───── ENTRIES SHOWN

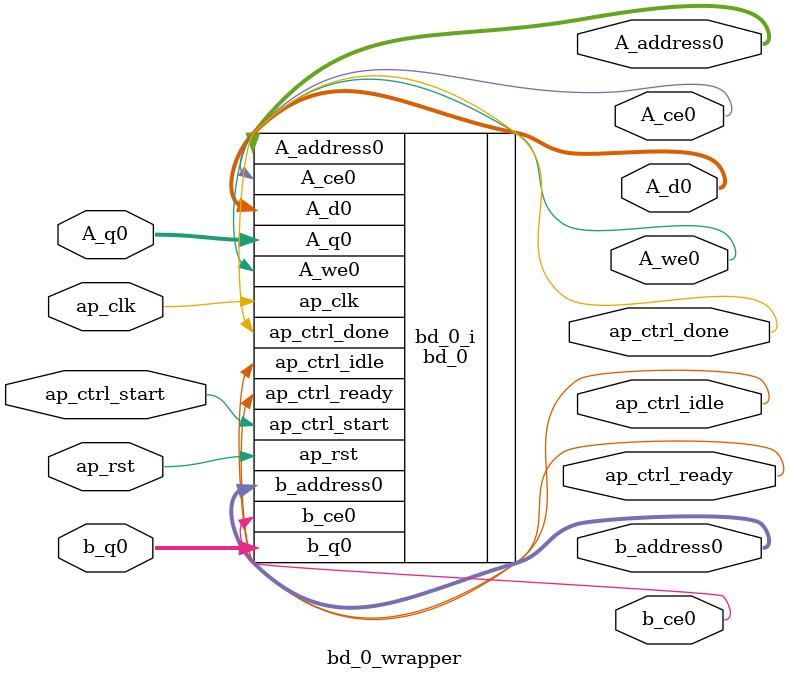
<source format=v>
`timescale 1 ps / 1 ps

module bd_0_wrapper
   (A_address0,
    A_ce0,
    A_d0,
    A_q0,
    A_we0,
    ap_clk,
    ap_ctrl_done,
    ap_ctrl_idle,
    ap_ctrl_ready,
    ap_ctrl_start,
    ap_rst,
    b_address0,
    b_ce0,
    b_q0);
  output [9:0]A_address0;
  output A_ce0;
  output [31:0]A_d0;
  input [31:0]A_q0;
  output A_we0;
  input ap_clk;
  output ap_ctrl_done;
  output ap_ctrl_idle;
  output ap_ctrl_ready;
  input ap_ctrl_start;
  input ap_rst;
  output [9:0]b_address0;
  output b_ce0;
  input [31:0]b_q0;

  wire [9:0]A_address0;
  wire A_ce0;
  wire [31:0]A_d0;
  wire [31:0]A_q0;
  wire A_we0;
  wire ap_clk;
  wire ap_ctrl_done;
  wire ap_ctrl_idle;
  wire ap_ctrl_ready;
  wire ap_ctrl_start;
  wire ap_rst;
  wire [9:0]b_address0;
  wire b_ce0;
  wire [31:0]b_q0;

  bd_0 bd_0_i
       (.A_address0(A_address0),
        .A_ce0(A_ce0),
        .A_d0(A_d0),
        .A_q0(A_q0),
        .A_we0(A_we0),
        .ap_clk(ap_clk),
        .ap_ctrl_done(ap_ctrl_done),
        .ap_ctrl_idle(ap_ctrl_idle),
        .ap_ctrl_ready(ap_ctrl_ready),
        .ap_ctrl_start(ap_ctrl_start),
        .ap_rst(ap_rst),
        .b_address0(b_address0),
        .b_ce0(b_ce0),
        .b_q0(b_q0));
endmodule

</source>
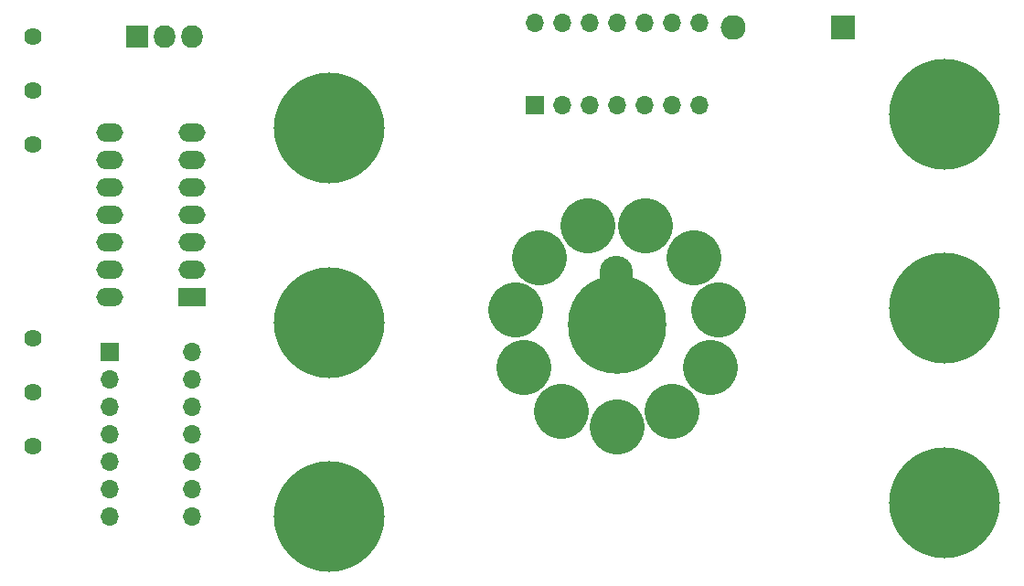
<source format=gbr>
%TF.GenerationSoftware,KiCad,Pcbnew,(5.1.5)-3*%
%TF.CreationDate,2020-11-20T20:56:13+01:00*%
%TF.ProjectId,PCB,5043422e-6b69-4636-9164-5f7063625858,rev?*%
%TF.SameCoordinates,Original*%
%TF.FileFunction,Soldermask,Bot*%
%TF.FilePolarity,Negative*%
%FSLAX46Y46*%
G04 Gerber Fmt 4.6, Leading zero omitted, Abs format (unit mm)*
G04 Created by KiCad (PCBNEW (5.1.5)-3) date 2020-11-20 20:56:13*
%MOMM*%
%LPD*%
G04 APERTURE LIST*
%ADD10O,2.300000X2.300000*%
%ADD11R,2.300000X2.300000*%
%ADD12C,10.260000*%
%ADD13O,2.500000X1.700000*%
%ADD14R,2.500000X1.700000*%
%ADD15O,1.700000X1.700000*%
%ADD16R,1.700000X1.700000*%
%ADD17O,2.005000X2.100000*%
%ADD18R,2.005000X2.100000*%
%ADD19O,3.100000X5.100000*%
%ADD20C,9.100000*%
%ADD21C,5.100000*%
%ADD22C,1.624000*%
G04 APERTURE END LIST*
D10*
%TO.C,D1*%
X165735000Y-23241000D03*
D11*
X175895000Y-23241000D03*
%TD*%
D12*
%TO.C,J4*%
X185240000Y-31300000D03*
X185240000Y-49300000D03*
X185240000Y-67300000D03*
%TD*%
D13*
%TO.C,U4*%
X107950000Y-48260000D03*
X115570000Y-33020000D03*
X107950000Y-45720000D03*
X115570000Y-35560000D03*
X107950000Y-43180000D03*
X115570000Y-38100000D03*
X107950000Y-40640000D03*
X115570000Y-40640000D03*
X107950000Y-38100000D03*
X115570000Y-43180000D03*
X107950000Y-35560000D03*
X115570000Y-45720000D03*
X107950000Y-33020000D03*
D14*
X115570000Y-48260000D03*
%TD*%
D15*
%TO.C,U3*%
X147320000Y-22860000D03*
X162560000Y-30480000D03*
X149860000Y-22860000D03*
X160020000Y-30480000D03*
X152400000Y-22860000D03*
X157480000Y-30480000D03*
X154940000Y-22860000D03*
X154940000Y-30480000D03*
X157480000Y-22860000D03*
X152400000Y-30480000D03*
X160020000Y-22860000D03*
X149860000Y-30480000D03*
X162560000Y-22860000D03*
D16*
X147320000Y-30480000D03*
%TD*%
D15*
%TO.C,U2*%
X115570000Y-53340000D03*
X107950000Y-68580000D03*
X115570000Y-55880000D03*
X107950000Y-66040000D03*
X115570000Y-58420000D03*
X107950000Y-63500000D03*
X115570000Y-60960000D03*
X107950000Y-60960000D03*
X115570000Y-63500000D03*
X107950000Y-58420000D03*
X115570000Y-66040000D03*
X107950000Y-55880000D03*
X115570000Y-68580000D03*
D16*
X107950000Y-53340000D03*
%TD*%
D17*
%TO.C,U1*%
X115570000Y-24130000D03*
X113030000Y-24130000D03*
D18*
X110490000Y-24130000D03*
%TD*%
D19*
%TO.C,Q1*%
X154863800Y-46939200D03*
D20*
X154940000Y-50800000D03*
D21*
X152262963Y-41684987D02*
X152262963Y-41684987D01*
X147759985Y-44579279D02*
X147759985Y-44579279D01*
X145536611Y-49448606D02*
X145536611Y-49448606D01*
X146298747Y-54746991D02*
X146298747Y-54746991D01*
X149804420Y-58792234D02*
X149804420Y-58792234D01*
X154940602Y-60299999D02*
X154940602Y-60299999D01*
X160076594Y-58791582D02*
X160076594Y-58791582D01*
X163581754Y-54745894D02*
X163581754Y-54745894D01*
X164343217Y-49447413D02*
X164343217Y-49447413D01*
X162119226Y-44578368D02*
X162119226Y-44578368D01*
X157615880Y-41684647D02*
X157615880Y-41684647D01*
%TD*%
D12*
%TO.C,J3*%
X128270000Y-32580000D03*
X128270000Y-50580000D03*
X128270000Y-68580000D03*
%TD*%
D22*
%TO.C,J2*%
X100890000Y-62030000D03*
X100890000Y-57030000D03*
X100890000Y-52030000D03*
%TD*%
%TO.C,J1*%
X100890000Y-34090000D03*
X100890000Y-29090000D03*
X100890000Y-24090000D03*
%TD*%
M02*

</source>
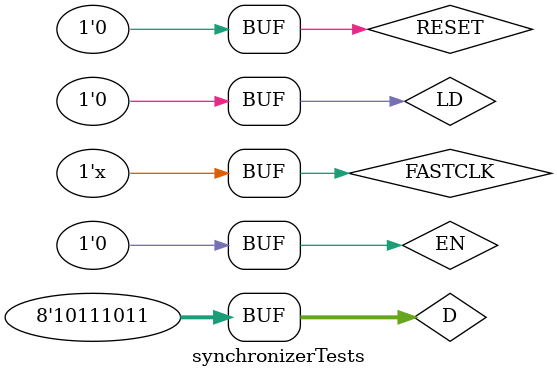
<source format=v>
`timescale 1 ns / 1 ns
`include "../../constants.v"
`include "../../testSetup.v"


module synchronizerTests;
	
	reg         SLOWCLK;
	reg         RESET;
	reg         FASTCLK;
	reg         EN;
	reg         LD;
	reg  [7:0] D;
	wire [7:0] Q;
	
synchronizer testArticle(

	.SLOWCLK(SLOWCLK),
	.FASTCLK(FASTCLK),
	.RESET(RESET),
	.EN(EN),
	.LD(LD),
	.D(D),
	.Q(Q)
);

reg [2:0] phi;

always begin
	// Fast clock
	#50 FASTCLK = ~FASTCLK;
end

always @(posedge FASTCLK) begin
	phi <= phi + 1;
	if(phi == 3'b000) begin
		SLOWCLK <= ~SLOWCLK;
	end
end

initial begin
	
	phi = 3'b000;
	
	FASTCLK = 0;
	SLOWCLK = 0;
	RESET = 0;
	EN = 0;
	LD = 0;
	D = 8'h00;
	#100;
	RESET = 1;
	#100;
	RESET = 0;
	#500;
	D = 8'haa;
	#500;
	EN = 1;
	#3000;
	LD = 1;
	#1000;
	D = 8'hbb;
	#2000;
	EN = 0;
	#3000;
	LD = 0;
	#3000;

end

endmodule
</source>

──────────

* [EXERCISE BRIEF]:
Could the entries above be retyped exactly, with the pictures left out?

* [EXERCISE ANSWER]:
<source format=v>
`timescale 1 ps / 1 ps

module bd_0_wrapper
   (A_address0,
    A_ce0,
    A_d0,
    A_q0,
    A_we0,
    ap_clk,
    ap_ctrl_done,
    ap_ctrl_idle,
    ap_ctrl_ready,
    ap_ctrl_start,
    ap_rst,
    b_address0,
    b_ce0,
    b_q0);
  output [9:0]A_address0;
  output A_ce0;
  output [31:0]A_d0;
  input [31:0]A_q0;
  output A_we0;
  input ap_clk;
  output ap_ctrl_done;
  output ap_ctrl_idle;
  output ap_ctrl_ready;
  input ap_ctrl_start;
  input ap_rst;
  output [9:0]b_address0;
  output b_ce0;
  input [31:0]b_q0;

  wire [9:0]A_address0;
  wire A_ce0;
  wire [31:0]A_d0;
  wire [31:0]A_q0;
  wire A_we0;
  wire ap_clk;
  wire ap_ctrl_done;
  wire ap_ctrl_idle;
  wire ap_ctrl_ready;
  wire ap_ctrl_start;
  wire ap_rst;
  wire [9:0]b_address0;
  wire b_ce0;
  wire [31:0]b_q0;

  bd_0 bd_0_i
       (.A_address0(A_address0),
        .A_ce0(A_ce0),
        .A_d0(A_d0),
        .A_q0(A_q0),
        .A_we0(A_we0),
        .ap_clk(ap_clk),
        .ap_ctrl_done(ap_ctrl_done),
        .ap_ctrl_idle(ap_ctrl_idle),
        .ap_ctrl_ready(ap_ctrl_ready),
        .ap_ctrl_start(ap_ctrl_start),
        .ap_rst(ap_rst),
        .b_address0(b_address0),
        .b_ce0(b_ce0),
        .b_q0(b_q0));
endmodule

</source>
<source format=gbr>
%TF.GenerationSoftware,KiCad,Pcbnew,(5.1.5)-3*%
%TF.CreationDate,2020-11-20T20:56:13+01:00*%
%TF.ProjectId,PCB,5043422e-6b69-4636-9164-5f7063625858,rev?*%
%TF.SameCoordinates,Original*%
%TF.FileFunction,Soldermask,Bot*%
%TF.FilePolarity,Negative*%
%FSLAX46Y46*%
G04 Gerber Fmt 4.6, Leading zero omitted, Abs format (unit mm)*
G04 Created by KiCad (PCBNEW (5.1.5)-3) date 2020-11-20 20:56:13*
%MOMM*%
%LPD*%
G04 APERTURE LIST*
%ADD10O,2.300000X2.300000*%
%ADD11R,2.300000X2.300000*%
%ADD12C,10.260000*%
%ADD13O,2.500000X1.700000*%
%ADD14R,2.500000X1.700000*%
%ADD15O,1.700000X1.700000*%
%ADD16R,1.700000X1.700000*%
%ADD17O,2.005000X2.100000*%
%ADD18R,2.005000X2.100000*%
%ADD19O,3.100000X5.100000*%
%ADD20C,9.100000*%
%ADD21C,5.100000*%
%ADD22C,1.624000*%
G04 APERTURE END LIST*
D10*
%TO.C,D1*%
X165735000Y-23241000D03*
D11*
X175895000Y-23241000D03*
%TD*%
D12*
%TO.C,J4*%
X185240000Y-31300000D03*
X185240000Y-49300000D03*
X185240000Y-67300000D03*
%TD*%
D13*
%TO.C,U4*%
X107950000Y-48260000D03*
X115570000Y-33020000D03*
X107950000Y-45720000D03*
X115570000Y-35560000D03*
X107950000Y-43180000D03*
X115570000Y-38100000D03*
X107950000Y-40640000D03*
X115570000Y-40640000D03*
X107950000Y-38100000D03*
X115570000Y-43180000D03*
X107950000Y-35560000D03*
X115570000Y-45720000D03*
X107950000Y-33020000D03*
D14*
X115570000Y-48260000D03*
%TD*%
D15*
%TO.C,U3*%
X147320000Y-22860000D03*
X162560000Y-30480000D03*
X149860000Y-22860000D03*
X160020000Y-30480000D03*
X152400000Y-22860000D03*
X157480000Y-30480000D03*
X154940000Y-22860000D03*
X154940000Y-30480000D03*
X157480000Y-22860000D03*
X152400000Y-30480000D03*
X160020000Y-22860000D03*
X149860000Y-30480000D03*
X162560000Y-22860000D03*
D16*
X147320000Y-30480000D03*
%TD*%
D15*
%TO.C,U2*%
X115570000Y-53340000D03*
X107950000Y-68580000D03*
X115570000Y-55880000D03*
X107950000Y-66040000D03*
X115570000Y-58420000D03*
X107950000Y-63500000D03*
X115570000Y-60960000D03*
X107950000Y-60960000D03*
X115570000Y-63500000D03*
X107950000Y-58420000D03*
X115570000Y-66040000D03*
X107950000Y-55880000D03*
X115570000Y-68580000D03*
D16*
X107950000Y-53340000D03*
%TD*%
D17*
%TO.C,U1*%
X115570000Y-24130000D03*
X113030000Y-24130000D03*
D18*
X110490000Y-24130000D03*
%TD*%
D19*
%TO.C,Q1*%
X154863800Y-46939200D03*
D20*
X154940000Y-50800000D03*
D21*
X152262963Y-41684987D02*
X152262963Y-41684987D01*
X147759985Y-44579279D02*
X147759985Y-44579279D01*
X145536611Y-49448606D02*
X145536611Y-49448606D01*
X146298747Y-54746991D02*
X146298747Y-54746991D01*
X149804420Y-58792234D02*
X149804420Y-58792234D01*
X154940602Y-60299999D02*
X154940602Y-60299999D01*
X160076594Y-58791582D02*
X160076594Y-58791582D01*
X163581754Y-54745894D02*
X163581754Y-54745894D01*
X164343217Y-49447413D02*
X164343217Y-49447413D01*
X162119226Y-44578368D02*
X162119226Y-44578368D01*
X157615880Y-41684647D02*
X157615880Y-41684647D01*
%TD*%
D12*
%TO.C,J3*%
X128270000Y-32580000D03*
X128270000Y-50580000D03*
X128270000Y-68580000D03*
%TD*%
D22*
%TO.C,J2*%
X100890000Y-62030000D03*
X100890000Y-57030000D03*
X100890000Y-52030000D03*
%TD*%
%TO.C,J1*%
X100890000Y-34090000D03*
X100890000Y-29090000D03*
X100890000Y-24090000D03*
%TD*%
M02*

</source>
<source format=v>
`timescale 1 ns / 1 ns
`include "../../constants.v"
`include "../../testSetup.v"


module synchronizerTests;
	
	reg         SLOWCLK;
	reg         RESET;
	reg         FASTCLK;
	reg         EN;
	reg         LD;
	reg  [7:0] D;
	wire [7:0] Q;
	
synchronizer testArticle(

	.SLOWCLK(SLOWCLK),
	.FASTCLK(FASTCLK),
	.RESET(RESET),
	.EN(EN),
	.LD(LD),
	.D(D),
	.Q(Q)
);

reg [2:0] phi;

always begin
	// Fast clock
	#50 FASTCLK = ~FASTCLK;
end

always @(posedge FASTCLK) begin
	phi <= phi + 1;
	if(phi == 3'b000) begin
		SLOWCLK <= ~SLOWCLK;
	end
end

initial begin
	
	phi = 3'b000;
	
	FASTCLK = 0;
	SLOWCLK = 0;
	RESET = 0;
	EN = 0;
	LD = 0;
	D = 8'h00;
	#100;
	RESET = 1;
	#100;
	RESET = 0;
	#500;
	D = 8'haa;
	#500;
	EN = 1;
	#3000;
	LD = 1;
	#1000;
	D = 8'hbb;
	#2000;
	EN = 0;
	#3000;
	LD = 0;
	#3000;

end

endmodule
</source>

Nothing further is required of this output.